Gagal adalah pintu buat naik kelas 

Peran orangtua, selain tetap memvalidasi perasaan sedih yang anak alami ketika merasa gagal, juga sebagai pengingat bahwa dengan melewati kegagalan, anak akan berjumpa dengan sebuah pintu menuju tingkat yang lebih tinggi (improvement). Ke depannya, anak akan tahu bahwa ia perlu berlatih lebih keras lagi dari sebelumnya. 

Belajar problem solving

Saat anak merasa gagal, artinya ia akan mencoba mencari tahu alasan kenapa ia bisa gagal. Ketika ia mencoba lagi, tentunya ia akan berusaha lebih keras lagi dari sebelumnya dan mencari cara untuk tidak gagal lagi. Sesungguhnya, saat itu anak belajar problem solving.

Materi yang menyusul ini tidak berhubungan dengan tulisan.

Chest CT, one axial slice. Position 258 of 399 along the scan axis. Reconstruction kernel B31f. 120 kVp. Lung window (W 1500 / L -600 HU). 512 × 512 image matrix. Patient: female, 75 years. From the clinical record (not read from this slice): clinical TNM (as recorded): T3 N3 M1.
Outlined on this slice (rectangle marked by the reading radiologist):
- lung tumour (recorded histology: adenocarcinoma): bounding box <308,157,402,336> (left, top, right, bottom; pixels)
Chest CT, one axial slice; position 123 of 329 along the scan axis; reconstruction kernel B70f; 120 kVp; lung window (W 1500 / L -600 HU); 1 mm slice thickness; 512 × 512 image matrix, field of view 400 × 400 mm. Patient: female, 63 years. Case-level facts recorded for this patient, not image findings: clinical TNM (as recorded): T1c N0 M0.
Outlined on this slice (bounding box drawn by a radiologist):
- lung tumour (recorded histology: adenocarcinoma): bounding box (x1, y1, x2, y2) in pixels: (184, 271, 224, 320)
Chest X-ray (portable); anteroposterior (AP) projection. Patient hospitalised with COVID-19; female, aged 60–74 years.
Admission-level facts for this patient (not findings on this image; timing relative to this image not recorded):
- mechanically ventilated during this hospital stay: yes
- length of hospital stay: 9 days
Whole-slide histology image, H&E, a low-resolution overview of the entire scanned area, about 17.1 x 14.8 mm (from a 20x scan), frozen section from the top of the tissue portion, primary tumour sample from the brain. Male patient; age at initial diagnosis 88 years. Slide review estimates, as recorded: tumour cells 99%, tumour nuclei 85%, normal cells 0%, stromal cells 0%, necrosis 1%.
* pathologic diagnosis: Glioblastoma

Baca juga: Ini 8 Tanda Gangguan Kecemasan Pada Anak yang Mungkin Dialami Si Kecil

Character Building

Kegagalan adalah salah satu cara membentuk karakter anak. Namun, perlu digaris bawahi, ya, bahwa peran orangtua juga menentukan karakter yang terbentuk. Kalau anak benar-benar mengalami kegagalan, ia akan mencari cara untuk berusaha lebih kuat lagi dari sebelumnya. Akan tetapi, bila orangtua melihat kegagalan sebagai hal yang tidak seharusnya anak alami, kemudian malah tidak terima, maka karakter anak yang terbentuk adalah berlawanan dari itu. Anak akan merasa ia tidak butuh usaha dan kerja keras, karena ia akan cenderung menyalahkan pihak lain, bukan introspeksi diri sendiri. 

Baca juga: 126 Kata-kata Manis untuk Bantu Memompa Semangat Anak

Courage

Di atas segala kemampuan yang anak miliki, akan sia-sia bila dirinya tidak punya keberanian dan keyakinan terhadap kemampuannya tersebut. Tantangan yang anak hadapi ketika lomba maupun saat menjalani ujian adalah saat untuk membuktikan kemampuannya. Bila gagal ketika diuji, tantangan berikutnya adalah to keep trying, bukan lantas berhenti. 

Resilience

Resilience is the ability to bounce back after challenges and tough times (raisingchildren.net). Memang, penting untuk tetap menvalidasi perasaan anak saat menghadapi kegagalan. Tangisan karena kecewa maupun rasa sakit yang dialami selama berlatih adalah wajar untuk dilalui anak. Yang perlu kita pastikan adalah anak tidak trauma ketika gagal. Resilience atau ketangguhan; sifat tahan banting (kuat secara mental) ini bisa terpupuk dengan cara melewati kegagalan tersebut. Awalnya memang berat untuk diterima, tapi, layaknya latihan, lama kelamaan semua yang berat akan terbiasa dijalani. 

Perseverance

Sifat tekun atau gigih dalam berusaha juga menjadi bagian menuju sebuah sukses. Namun, tidak ada yang bisa memastikan bahwa kegigihan anak selalu akan berujung pada sukses. Ia akan menjumpai juga saat-saat di mana ia sudah berusaha semaksimal mungkin, tetapi tetap gagal. Namun, bila sifat tekun ini sudah tertanam di dalam benak anak, maka biasanya hasil bukan lagi yang menjadi tolok ukur. Hasil atau nilai itu adalah sebuah standar yang diciptakan, ditarik berdasarkan rata-rata. Tidak semua hal memerlukan nilai yang kongkret. Tidak semata-mata yang namanya latihan dilakukan demi sebuah kemenangan. Latihan dan usaha yang ekstra kita lakukan demi menghindari kesalahan yang bisa menyebabkan kegagalan. Tanpa diakui sebagai pemenang, anak sangat bisa memenangkan battle dengan dirinya sendiri, karena berhasil menjadi dirinya dalam versi yang lebih baik. 

“After all, apparently it’s just a bad day, not a bad life.”